EXERCISE REQUIREMENTS
A: In the question about linking C++ with Mathematica, why does the author need something other than the GiNaC library? Answer in one to three sentences.
B: In the question about linking C++ with Mathematica, turn the paragraph beginning "In the end I see two options" into a short list that keeps its main facts.
C: Carry on the question about linking C++ with Mathematica from its last sentence.

SELECTED PASSAGE
□ □ □ □ □ □ □

I'm programming a project where I use multivariate symbolic polynomials. At some point I need to perform a PolynomialMod over a prime modulus, but the library GiNaC which I use works only over the Reals so has no finite field arithmetic implemented.
As I always program on Mathematica before going on C/C++ I know that the desired result can be achieved using Mathematica. Then I'm thinking on linking C++ with Mathematica.
I only need calling an own-coded Mathematica function, send arguments and receive an output that defines the desired polynomial over $F_p$.
In the end I see two options: find a library compatible with C++ that makes multivariate symbolic polynomial arithmetic over $F_p$ (which is not existant IMO) or just use Mathematica as it works flawlessly.

□ □ □ □ □ □ □

DATASET CONTENT
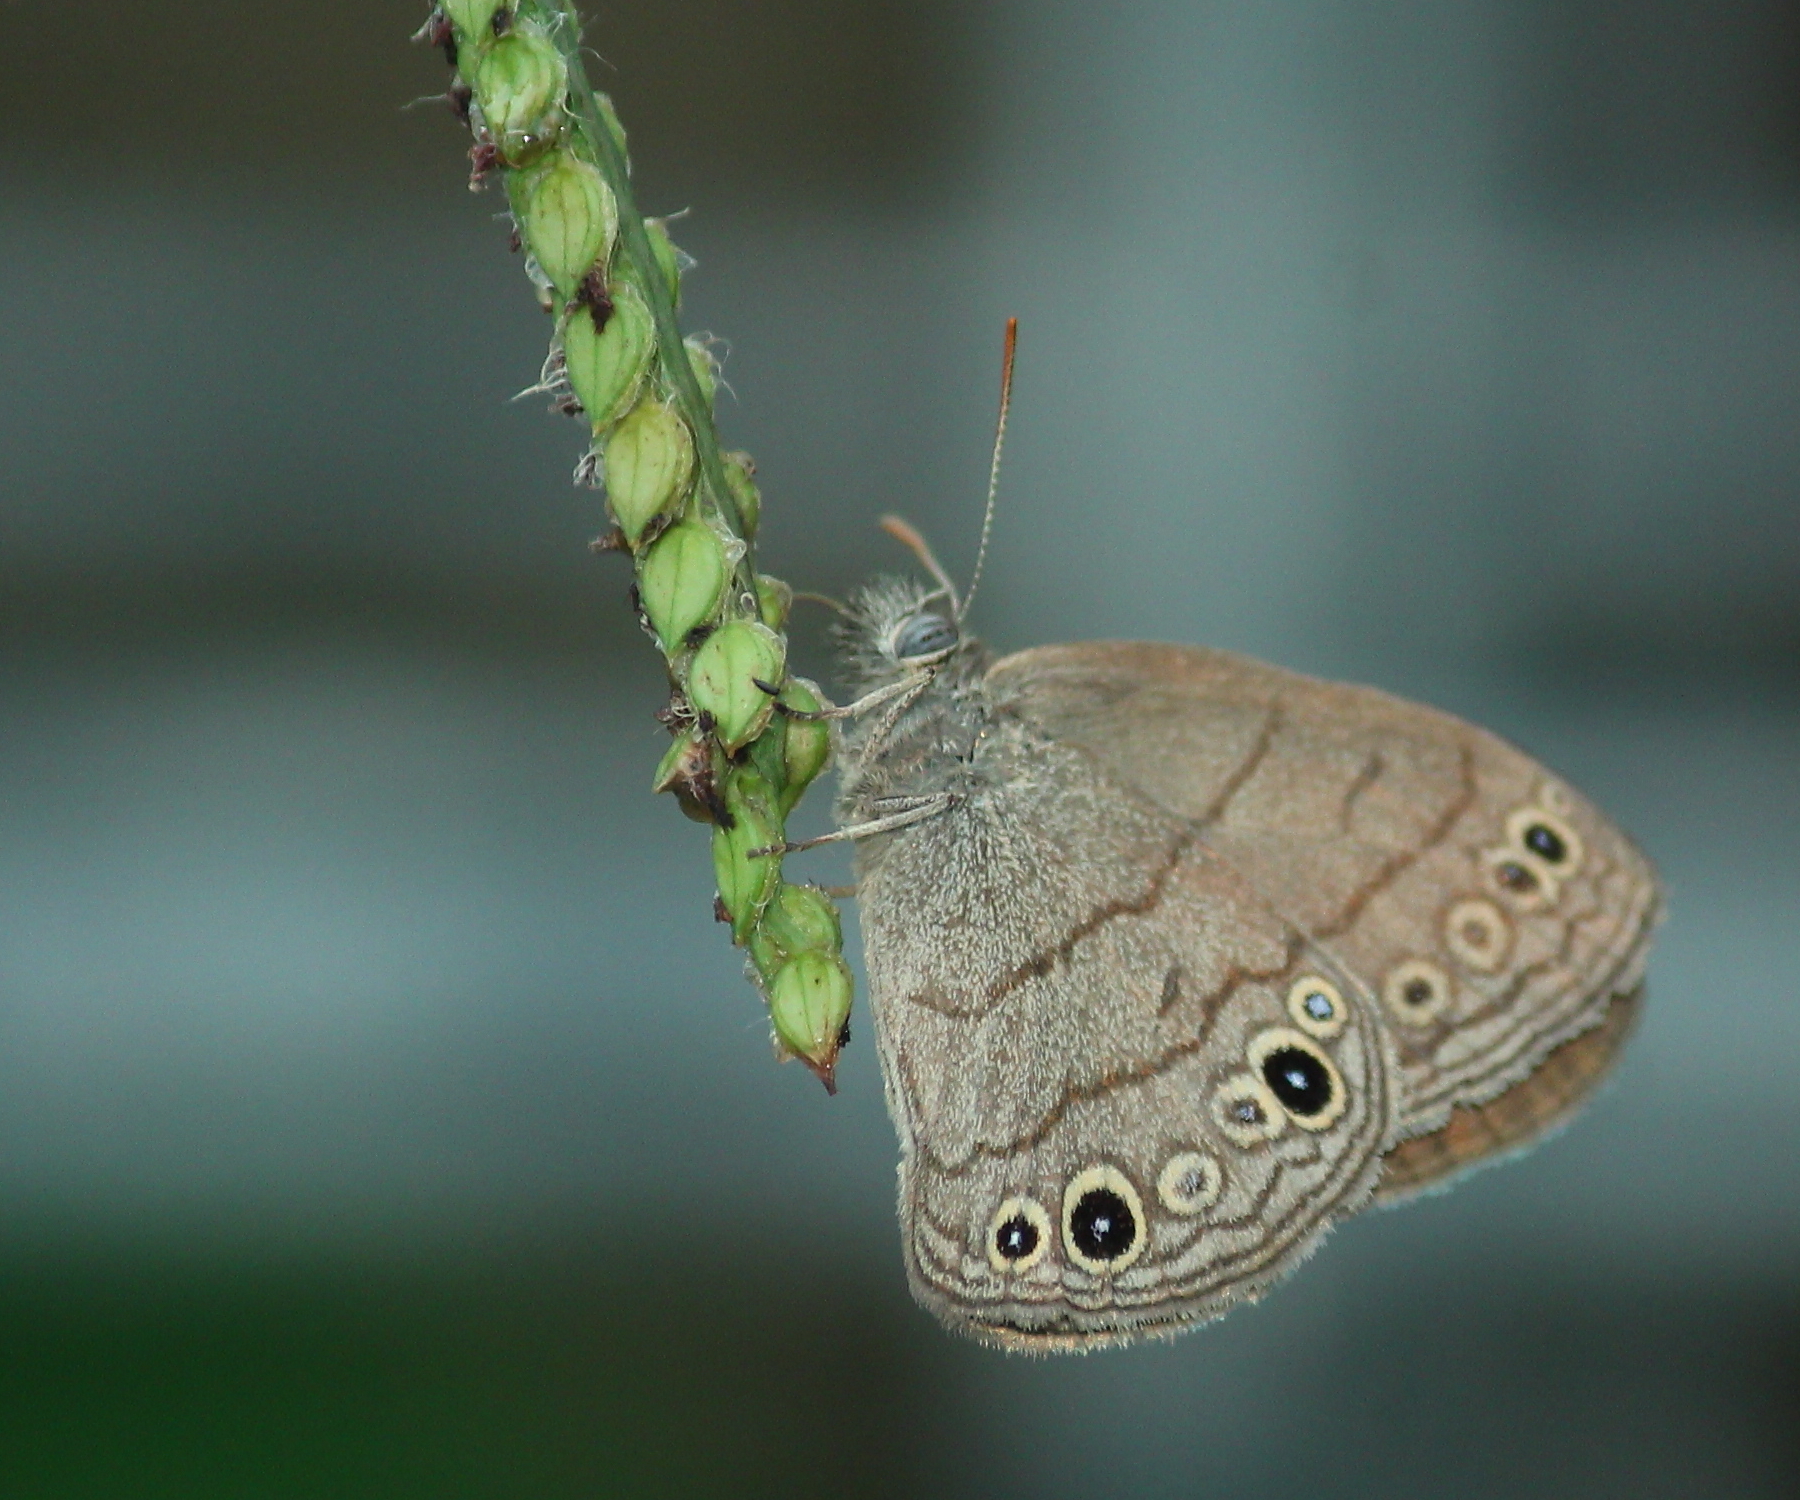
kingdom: Animalia
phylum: Arthropoda
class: Insecta
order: Lepidoptera
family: Nymphalidae
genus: Hermeuptychia
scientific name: Hermeuptychia hermes
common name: Hermes satyr
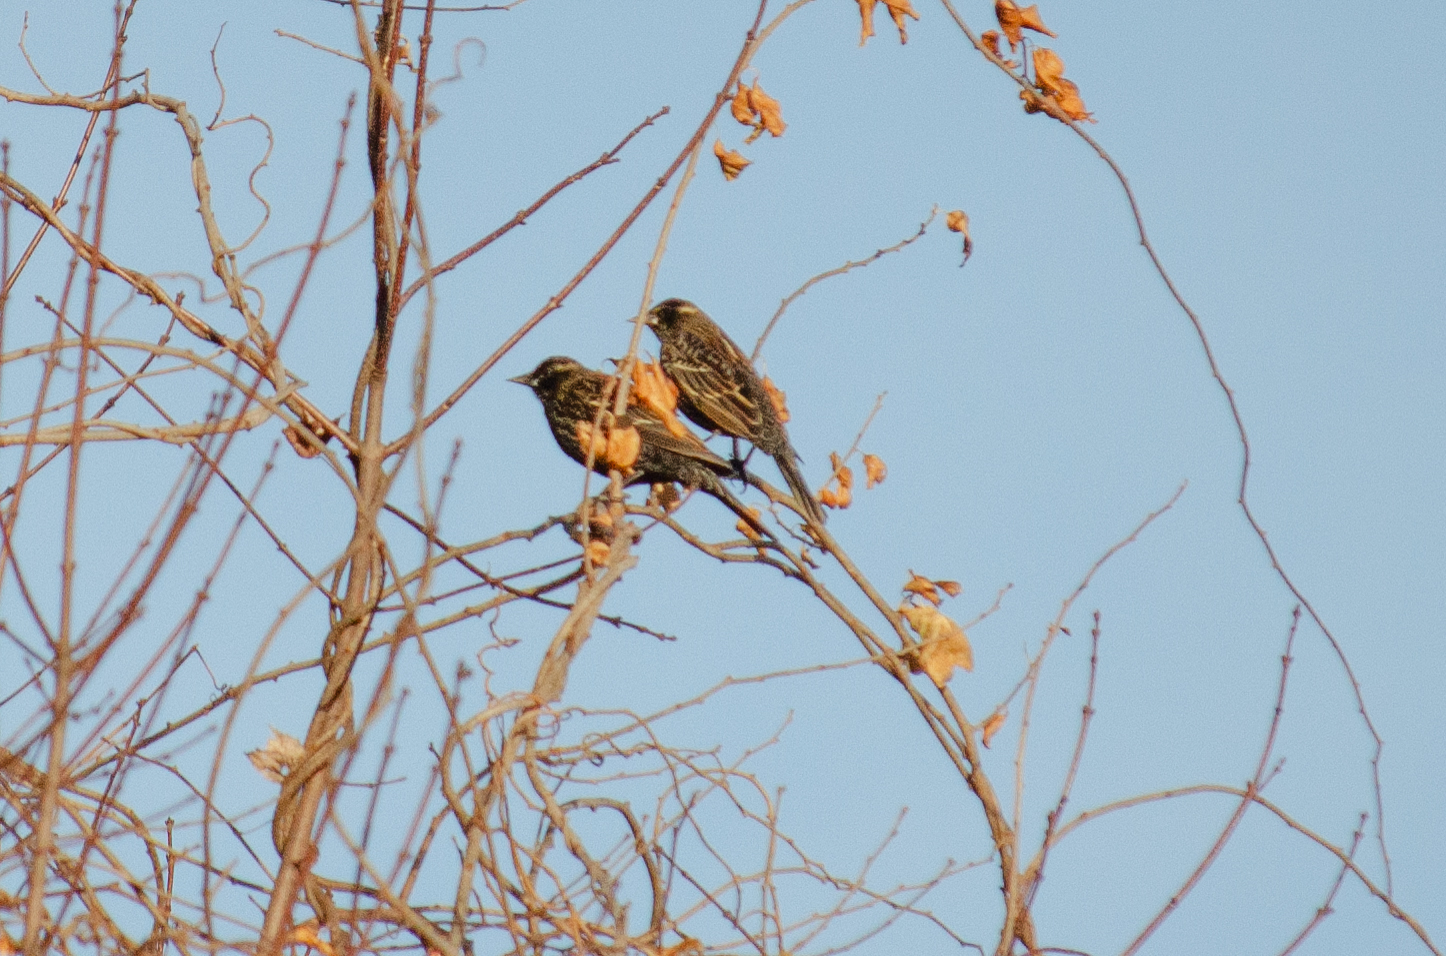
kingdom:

□ □ □ □ □ □ □

TASK RESULTS
A: The author has to perform a PolynomialMod over a prime modulus, but GiNaC works only over the reals and has no finite field arithmetic. Mathematica can produce the desired result, so the author is considering linking C++ with it.

B:
- Option 1: Find a C++-compatible library that does multivariate symbolic polynomial arithmetic over $F_p$. The author believes no such library exists.
- Option 2: Use Mathematica, which works flawlessly for this purpose.

C:
In the case of using Mathematica, which is the way to go? I've seen https://reference.wolfram.com/language/CCodeGenerator/tutorial/CodeGeneration.html#139183296 as the CodeGeneration tool that translates Wolfram Language to C++. Others says to use pure C embedding, loading the core of Mathematica, then calling your own custom function, but I need concrete examples or documentation that helps me to pass through this.
TL;DR
What I want: calling a custom Mathematica function that accepts $5$ arguments and returns a polynomial modulo an irreducible polynomial over $F_p$.
What I have: The own custom function works well inside a notebook.
What I don't have: I don't know how to link that own custom function with my C++ code. Must rely on Mathematica as there is no library compatible with C++ that satisfy my needs.